Quais são os benefícios do estudo?
O estudo mostra que o tratamento da obesidade é fundamental para melhorar as comorbidades associadas. Essa pesquisa mostrou de forma bastante clara que, ao tratar a obesidade com cirurgia — nos casos em que a operação era indicada —, conseguimos controlar a pressão em boa parte dos pacientes ou, pelo menos, melhorar o controle. Mesmo nos que não controlaram totalmente, ficou mais fácil. É muito importante essa mensagem de que tratar a obesidade é fundamental.
Haverá um próximo passo?
Existem algumas ideias. Por exemplo, existe a chamada hipertensão resistente, quando o paciente, mesmo tomando vários remédios, não consegue controlar a pressão adequadamente. Essa seria uma das linhas de pesquisa que queremos estudar: se, nesses casos mais graves de hipertensão, o indivíduo com obesidade também se beneficia com a cirurgia. Há algumas outras ideias que estamos encaminhando, mas precisam de um apoio econômico e financeiro para concretizarem e são uma etapa desafiadora.
A cirurgia bariátrica pode ser recomendada para paciente com hipertensão, mas sem obesidade?
Essa pergunta foi feita várias vezes quando se estudou a cirurgia bariátrica associada ao controle da diabetes. A obesidade cria alguns mecanismos no organismo que favorecem o aparecimento da hipertensão, da diabetes e à alteração de colesterol. No caso da diabetes, foi estudado para quem não tinha obesidade, porém os resultados não são tão bons. Em razão disso, apesar de chamarmos a doença de hipertensão, provavelmente há perfis diferentes. O paciente magro e hipertenso provavelmente tem alguma condição que colabora para o descontrole da pressão. A princípio, a cirurgia bariátrica não apresenta um resultado tão bom nesses indivíduos ao comparar com os pacientes com hipertensão e obesidade.

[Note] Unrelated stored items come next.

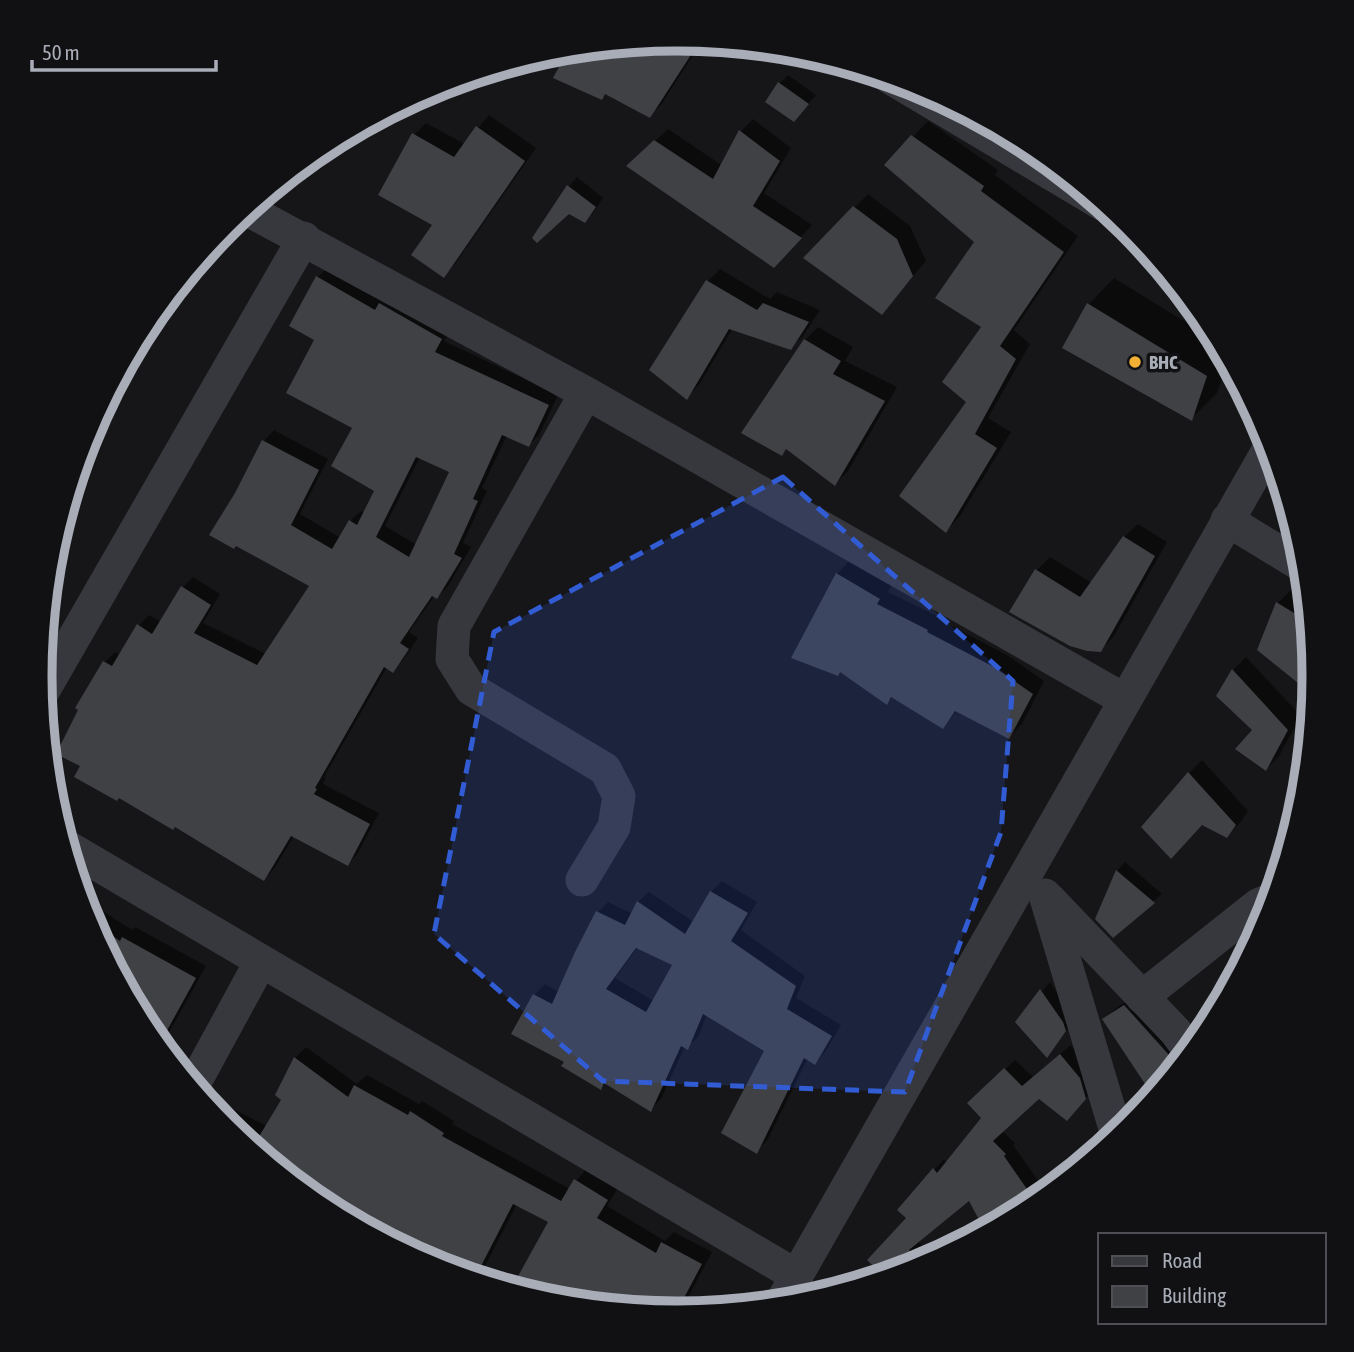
<svg xmlns="http://www.w3.org/2000/svg" width="1354" height="1352" viewBox="0 0 1354 1352" font-family="'Asap Condensed',sans-serif">
  <style>
    .shadow { fill: #0007; fill-rule: evenodd }
    .building { fill: #404145; fill-rule: evenodd }
    .lines { fill: none; stroke-linecap: round; stroke-linejoin: round }
    .minor { stroke: #37383d; stroke-width: 33 }
    .marked { fill: #325cd3; fill-opacity: 0.2; stroke: #325cd3; stroke-width: 5; stroke-dasharray: 14 9; stroke-linejoin: round }
    .poi-dot { fill: #f2b134; stroke: #111113; stroke-width: 2.5 }
    .labels { text-anchor: middle; dominant-baseline: central; stroke-width: 7; stroke-linejoin: round; paint-order: stroke }
    .poi-label { font-size: 19px; font-weight: bold; fill: #a8adb8; stroke: #111113; text-anchor: start }
    .rim { fill: none; stroke: #a8adb8; stroke-width: 9 }
  </style>
  <rect width="100%" height="100%" fill="#161618"/>
  <g class="shadow">
    <polygon points="677,39 702,41 661,105 650,115 607,92 602,98 562,66 536,56 553,51"/>
    <polygon points="788,75 816,95 802,111 779,84"/>
    <polygon points="489,115 536,148 455,264 443,276 435,224 414,135 426,123 465,144"/>
    <polygon points="753,119 791,148 764,193 812,225 786,253 641,154 668,129 723,166 741,131"/>
    <polygon points="928,121 998,170 995,175 1078,236 1014,330 1030,344 988,418 1011,432 960,516 946,531 984,327 976,242 886,165"/>
    <polygon points="577,177 603,198 594,212 585,221 569,212 534,238 569,186"/>
    <polygon points="868,194 910,226 926,261 882,312 805,258"/>
    <path d="M328 267 452 328 444 341 558 395 539 435 529 445 507 435 482 488 487 491 463 543 471 547 448 586 437 597 435 595 409 632 418 638 403 660 393 671 387 667 324 777 326 778 323 784 379 813 358 853 348 864 294 836 274 869 264 879 82 766 105 662 115 652 121 655 139 625 149 615 161 622 183 587 193 577 220 594 203 623 266 654 311 586 236 494 264 441 274 430 328 459 300 514 341 538 350 521 361 511 365 513 376 490 354 427 316 339 318 277ZM420 457 451 471 417 545 385 526Z"/>
    <polygon points="720,269 770,299 777,292 820,310 803,336 790,348 733,328 699,385 687,397 708,281"/>
    <polygon points="1114,278 1218,342 1228,361 1217,393 1191,419 1064,348 1089,304"/>
    <polygon points="818,327 853,347 845,361 897,387 848,471 835,484 788,448 781,454 805,340"/>
    <polygon points="1138,524 1167,542 1114,636 1101,650 1012,611 1037,570 1050,557 1092,583 1124,537"/>
    <polygon points="849,561 891,586 888,592 939,617 938,619 1007,655 1044,681 1022,724 1009,737 958,710 943,727 893,696 887,703 837,574"/>
    <polygon points="1291,590 1307,600 1314,676 1313,688 1259,650 1278,603"/>
    <polygon points="1246,657 1301,716 1279,756 1266,769 1254,730 1218,696 1233,670"/>
    <polygon points="1202,760 1248,811 1240,823 1227,836 1189,773"/>
    <polygon points="1287,850 1281,871 1274,862"/>
    <polygon points="1125,862 1162,894 1113,936 1097,919 1117,871"/>
    <path d="M722 881 757 902 741 930 805 976 796 998 841 1025 825 1052 815 1063 808 1058 767 1141 756 1151 766 1051 707 1014 698 1037 687 1047 685 1046 661 1099 650 1110 607 1082 601 1088 566 1061 534 995 545 984 559 992 598 912 608 902 633 914 638 902 649 892 694 922 711 892ZM638 947 675 964 654 1001 615 978Z"/>
    <polygon points="81,897 132,930 135,927 206,966 161,1047 147,1030 129,996 130,993 126,990 88,920"/>
    <polygon points="1050,982 1071,1013 1074,1021 1047,1055 1017,1022"/>
    <polygon points="1136,995 1187,1054 1144,1107 1141,1101 1151,1091 1105,1019 1116,1008"/>
    <polygon points="1071,1045 1089,1068 1095,1088 1076,1109 1039,1097 1002,1131 1015,1143 1013,1145 1047,1193 1031,1206 987,1230 970,1199 918,1240 931,1259 930,1260 885,1276 869,1260 908,1218 899,1209 944,1159 947,1163 983,1118 970,1103 1015,1060 1033,1077"/>
    <path d="M306 1047 357 1084 367 1075 419 1104 422 1101 454 1121 452 1124 570 1189 586 1169 618 1188 607 1206 665 1241 674 1232 712 1252 680 1313 556 1302 545 1295 535 1296 433 1265 416 1256 419 1249 350 1203 342 1216 322 1206 226 1126 208 1104 214 1099 267 1126 284 1099 295 1058ZM517 1204 550 1222 514 1286 484 1268Z"/>
    <polygon points="1083,1163 1066,1178 1064,1174 1073,1166"/>
  </g>
  <g class="building">
    <polygon points="677,38 700,41 650,118 605,94 602,100 553,78 559,67 533,57 553,51"/>
    <polygon points="778,82 809,104 794,122 765,102"/>
    <polygon points="476,126 525,161 444,278 411,255 432,225 378,195 412,133 454,157"/>
    <polygon points="739,130 780,161 753,206 802,238 774,268 626,166 654,140 713,179"/>
    <polygon points="911,135 984,186 981,191 1064,252 1000,346 1016,359 975,434 997,448 946,533 899,496 966,402 942,382 981,327 935,298 974,242 884,165"/>
    <polygon points="567,185 596,207 585,223 569,214 537,243 532,238"/>
    <polygon points="853,206 897,239 913,276 882,315 803,258"/>
    <path d="M316 276 375 310 379 303 442 339 435 352 549 405 529 447 502 435 473 499 478 501 454 554 462 558 437 599 432 596 400 643 409 649 393 673 384 667 315 788 317 789 314 794 370 824 348 866 291 836 264 881 175 827 173 830 119 798 117 801 74 777 80 766 56 754 78 710 75 708 103 661 112 666 137 624 152 634 181 586 211 605 194 633 257 665 309 586 236 546 234 549 209 535 235 493 262 440 319 470 291 525 332 549 349 520 357 525 374 491 331 466 352 428 286 393 314 340 289 326ZM416 457 449 472 409 557 376 537Z"/>
    <polygon points="706,280 757,310 763,303 809,322 791,350 729,329 687,400 649,370"/>
    <polygon points="1087,303 1207,376 1192,421 1062,348"/>
    <polygon points="804,339 841,361 833,374 885,401 835,486 786,449 782,456 741,433"/>
    <polygon points="1123,536 1155,556 1101,652 1087,651 1070,646 1009,612 1035,569 1080,597"/>
    <polygon points="836,573 880,599 877,604 928,630 927,632 994,667 1033,694 1009,739 955,711 943,729 891,697 887,705 840,672 838,676 791,658"/>
    <polygon points="1276,602 1309,622 1314,676 1313,695 1257,650"/>
    <polygon points="1232,669 1288,730 1266,771 1235,749 1252,730 1216,696"/>
    <polygon points="1188,772 1236,825 1227,838 1202,825 1171,859 1141,827"/>
    <polygon points="1116,870 1155,903 1113,938 1095,919"/>
    <path d="M710 891 748 913 731 941 796 986 787 1009 832 1036 815 1065 804 1058 757 1154 721 1133 764 1051 703 1014 688 1050 681 1046 651 1112 604 1083 601 1090 561 1066 564 1062 511 1034 533 994 552 1004 575 952 596 911 625 925 637 901 685 934ZM636 948 672 965 646 1012 606 989Z"/>
    <polygon points="88,919 120,941 122,937 196,978 159,1045 147,1030"/>
    <polygon points="1040,989 1063,1022 1066,1031 1047,1058 1015,1022"/>
    <polygon points="1124,1005 1178,1065 1153,1096 1102,1019"/>
    <polygon points="1060,1054 1080,1078 1086,1099 1067,1121 1039,1099 993,1141 1006,1154 1004,1156 1036,1202 985,1231 969,1201 909,1250 920,1265 884,1276 867,1260 906,1218 897,1210 933,1168 937,1173 981,1118 967,1103 1004,1068 1022,1086"/>
    <polygon points="294,1057 348,1097 354,1085 408,1115 410,1111 444,1133 442,1136 561,1201 574,1179 608,1200 597,1218 656,1253 661,1242 702,1264 676,1313 552,1301 511,1289 548,1222 513,1204 477,1274 395,1230 393,1234 346,1203 339,1215 322,1206 252,1148 281,1100 275,1095"/>
  </g>
  <g class="lines">
    <g class="minor">
      <polyline points="889,77 1102,204"/>
      <polyline points="246,209 586,393 1125,700"/>
      <polyline points="1227,520 1304,567"/>
      <polyline points="41,695 304,238"/>
      <polyline points="66,846 797,1276"/>
      <polyline points="582,880 614,827 619,796 605,769 471,689 452,659 454,626 586,393"/>
      <polyline points="1045,895 1117,1135"/>
      <polyline points="1049,899 1175,1031 1190,1051"/>
      <polyline points="1142,997 1258,905 1272,899"/>
      <polyline points="193,1086 261,961"/>
      <polyline points="781,1303 1270,447"/>
    </g>
  </g>
  <path class="marked" d="M783 477 1013 681 1001 832 905 1092 603 1081 434 934 494 632Z"/>
  <circle class="poi-dot" cx="1135" cy="362" r="7"/>
  <g class="labels">
    <g class="poi-label">
      <text x="1149" y="362">BHC</text>
    </g>
  </g>
  <path d="M0 0H1354V1352H0ZM52 676a625 625 0 1 1 1250 0a625 625 0 1 1-1250 0Z" fill="#111113" fill-rule="evenodd"/>
  <path class="rim" d="M52 676a625 625 0 1 1 1250 0a625 625 0 1 1-1250 0Z"/>
  <rect x="1098" y="1233" width="228" height="91" fill="#111113" stroke="#4d4f55" stroke-width="2"/>
  <rect x="1112" y="1256" width="35" height="10" fill="#37383d" stroke="#4d4f55" stroke-width="2"/>
  <text x="1162" y="1268" font-size="21" fill="#a8adb8">Road</text>
  <rect x="1112" y="1286" width="35" height="21" fill="#404145" stroke="#4d4f55" stroke-width="2"/>
  <text x="1162" y="1303" font-size="21" fill="#a8adb8">Building</text>
  <path d="M32 60v10h184v-10" fill="none" stroke="#a8adb8" stroke-width="3.5"/>
  <text x="42" y="60" font-size="21" fill="#a8adb8" stroke="#111113" stroke-width="5" paint-order="stroke">50 m</text>
</svg>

A curto, médio e longo prazo
Consultados pelo Correio, especialistas advertem o quanto a obesidade é um dos principais fatores de risco para a hipertensão. O coautor do estudo publicado no Journal of American College of Cardiology, ex-presidente da Sociedade Brasileira de Hipertensão (SBH) e diretor da Unidade de Hipertensão do InCor, Luiz Bortolotto, explica quea elevação do volume de sangue e de substâncias produzidas por células gordurosas aumentam a resistência e contraem os vasos arteriais.
Segundo Bortolotto, a redução do peso é o principal fator para o resultado encontrado no estudo. O co-autor diz também haver a hipótese de que a cirurgia bariátrica altera a microbiota intestinal e “pode ajudar no controle da pressão”.
“É um resultado que surpreende pela persistência depois de cinco anos. A cirurgia foi uma forma de tratar esses indivíduos para perpetuar a redução do peso. Esse é o diferencial relacionado à operação”, conta Bortolotto.
Para o coordenador do Centro de Cardiologia do Hospital Sírio-Libanês em Brasília, Carlos Rassi, o estudo representa “uma terapia durável e efetiva no controle da hipertensão em pessoas que usam dois ou mais medicamentos”. O médico afirma que a pesquisa valida a experiência clínica observada por ele no consultório.
O cirurgião do aparelho digestivo do Hospital Star Alexandre Chartuni destaca esse resultado da pesquisa ressaltado por Rassi. “Esse estudo corrobora e apoia uma impressão que tínhamos, que a cirurgia bariátrica realmente é capaz, em grande número de casos, de melhorar as comorbidades”, diz.
Chartuni relata haver estudos que mostram a melhora da diabetes, da apneia do sono, da mobilidade e da qualidade de vida em pacientes que fizeram a operação. “O estudo é extremamente importante por mostrar que a curto e a longo prazo a cirurgia bariátrica é excepcional aliada no tratamento da hipertensão arterial”, finaliza o cirurgião.